For teens in our community, robotics, programming, and engineering are very popular activities as well as career objectives. There are multiple robotics clubs (private and school sponsored) and the high schools offer several programming language courses. Because a significant portion of teens in the West Windsor-Plainsboro School District take two to three AP courses as early as their Sophomore year, many teens do not have the time to devote to a formal Robotics club, and are unable to add programming electives to their course schedule. Offering Arduino programs at my branch would fill a need for those teens interested in robotics, electrical prototyping, and programming on a casual or hobbyist’s level.

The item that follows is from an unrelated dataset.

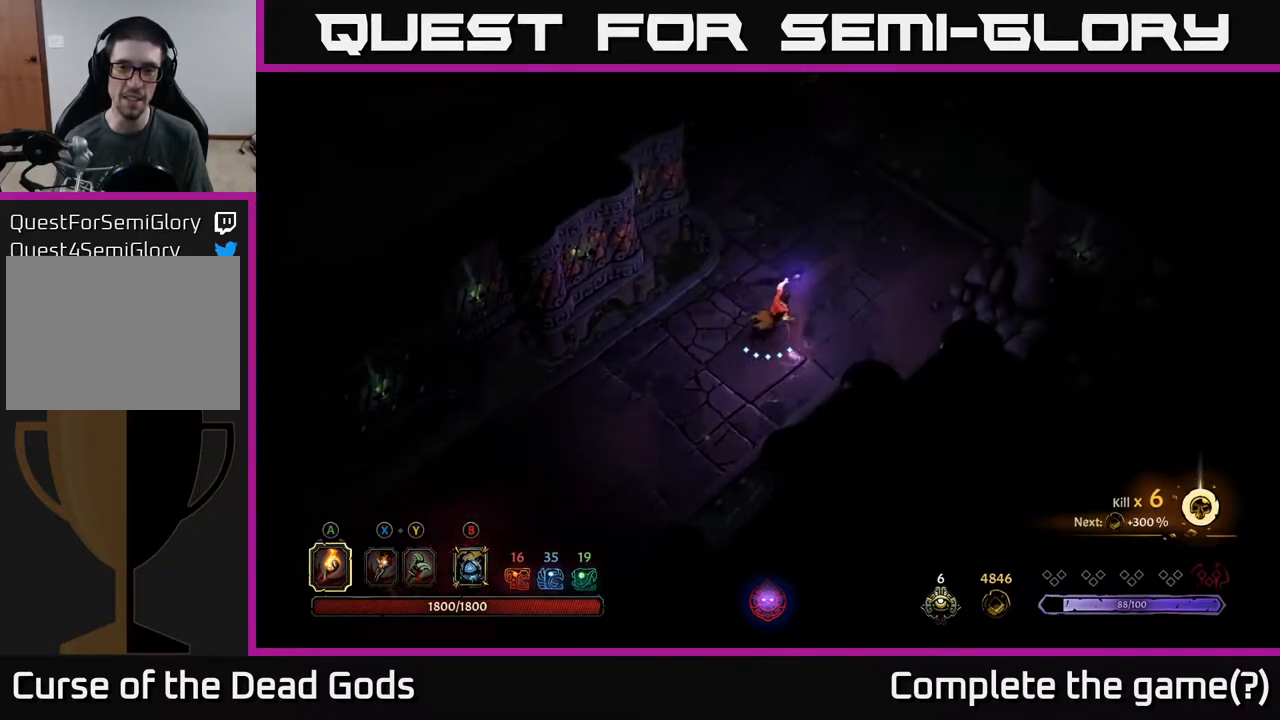
{"buttons": [], "left_stick": "up-right", "right_stick": "center", "events": []}
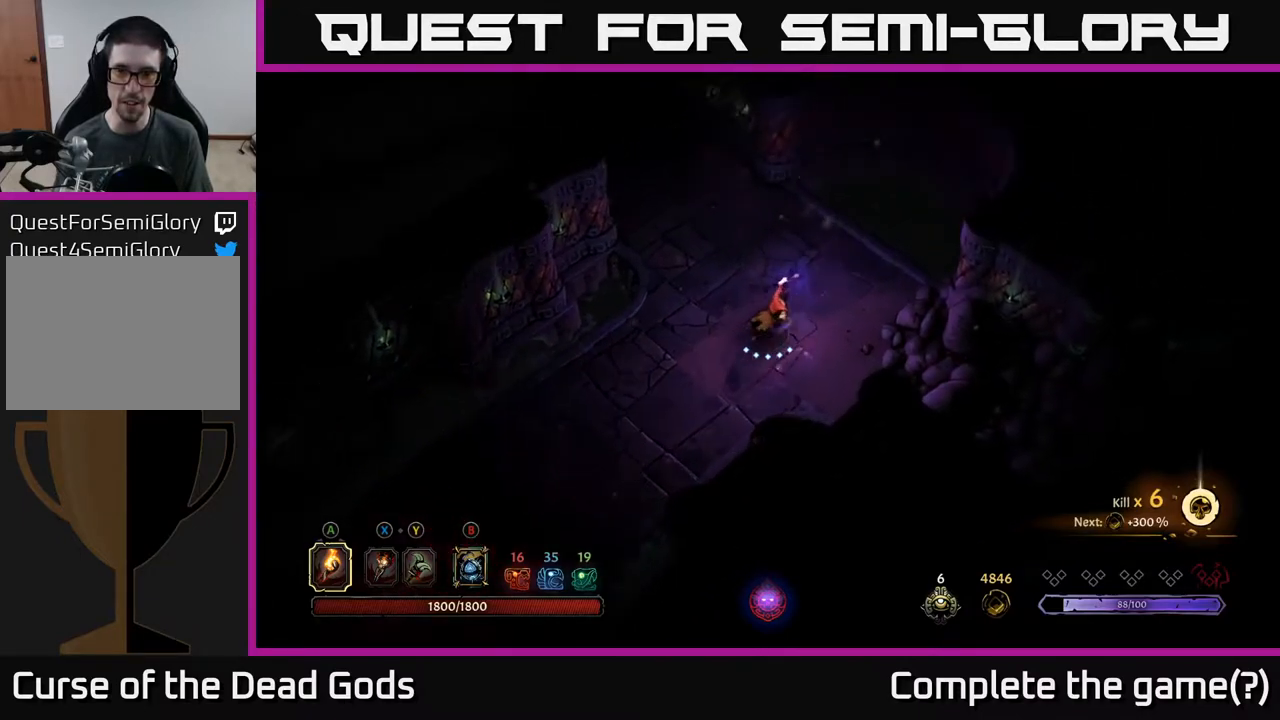
{"buttons": [], "left_stick": "up-left", "right_stick": "center", "events": [[33, "left_stick", "up"], [400, "left_stick", "up-left"]]}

2.) Why do you think it will be a success with your patrons?
Essentially, for the reasons as indicated above – the demand for technology programs community-wide exceeds capacity, and, for a number of teens, what is provided is more formal or structured with a greater time commitment than what we will be offering at the library.
3.) How will this money help make your program an even bigger success?
Without this grant, the program would not be possible. My branch has neither a computer lab nor equipment dedicated specifically for teens’ use, and purchasing equipment for science and technology programs is beyond the scope of our budget. The grant, plus a little extra from the Friends of the West Windsor Library, has allowed us to acquire the equipment necessary for programs on the Arduino programming language. It is the keystone for age-appropriate STEAM programming, reaching beyond Teen Tech Week into the summer and year-round.
4.) What elements, in your opinion, make a successful Teen Tech Week program?
Popularity of the topic is essential – are your teens talking to friends, parents, teachers, about the program. Teens take their cues from friends; talking to friends about a program they’re considering attending or have already attended is the ice breaker. If the friends approve, then it’s ok to share and explore that interest. When a teen talks to an adult about a program, that’s huge; they’re taking a step toward independence and expressing their interest in a positive way.
5.) Overall, how important is Teen Tech Week to your patrons and your library?
Any program – Teen Tech Week, Teen Read Week, National Library Week, etc. – that encourages lifelong learning and creative exploration of knowledge is important, even essential, to the growth of an individual as well as a community.